The long answer is that there is no specific method mandated for how they are supposed to get from your starting gradient values to your end values. Hardware acceleration would pass this over to the rendering engine of any graphics card, but how the vendor deals with it would be different by rendering engine just as none hardware gradient fills will be left to the individual browser engines.
If you really need them to as close as possible then (notice I didn't say identical) then you're going to have to resort to using an over sized image as a background and adjusting its position to fit the area available.

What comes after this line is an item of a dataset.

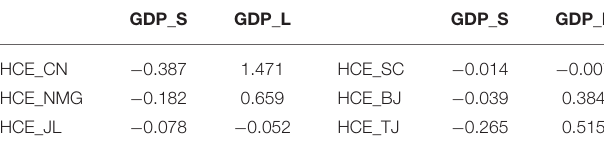
TABLE 5 | Robustness test results: change in the sampling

All of which means slightly different results at different screen sizes.
Of course some browsers wont render a gradient at all.
If you really want to you could try changing the starting and values and percentages and but that's a lot of work and the effectiveness depends on how good your users monitors are, so not really that useful.

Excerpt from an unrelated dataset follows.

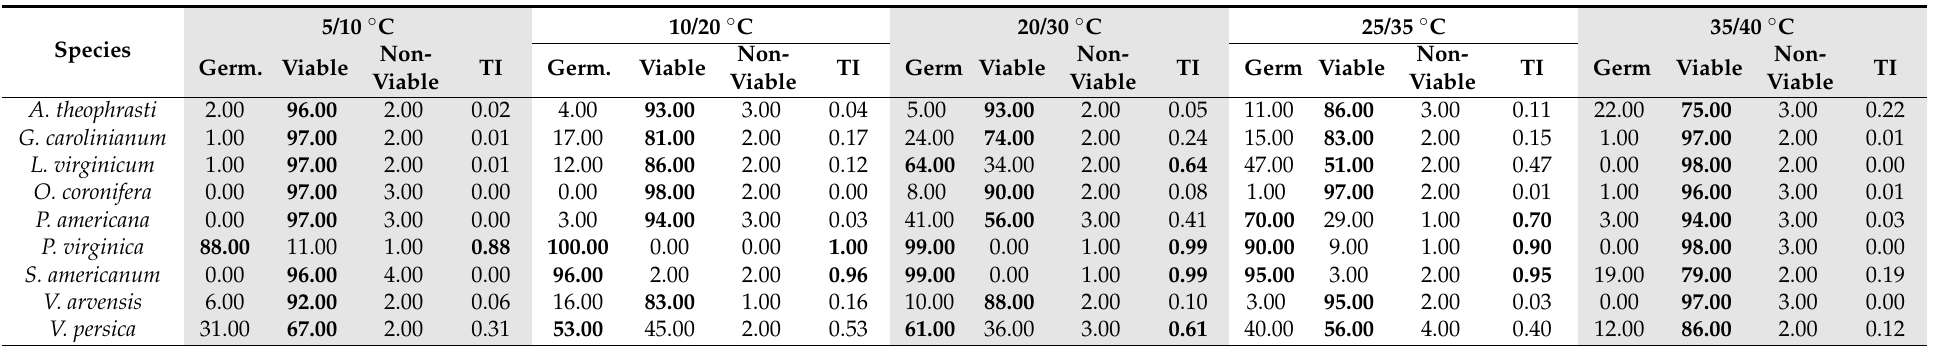
Table 2. Germination percentage in the light treatments, percentage of seeds remaining viable and non-viable by the end of the trials, analyzed under a stereoscope, and thermotolerance index (TI) of the nine invasive species at five different temperature regimes. The thermotolerance index was calculated as described in Material and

So in reality does it really matter to the user (not you). It will appear fairly similar (even close) if they did happen to switch between browsers (why would they) and always be consistent when used on a particular browser. The fonts will render differently between browsers the rendering of the mark-up will have differences between the same browser on different OS / platforms.
The important thing in not about being pixel identical on every platform / OS / browser, because that's just not possible. but instead about giving your users clear, consistent access to the information that they need.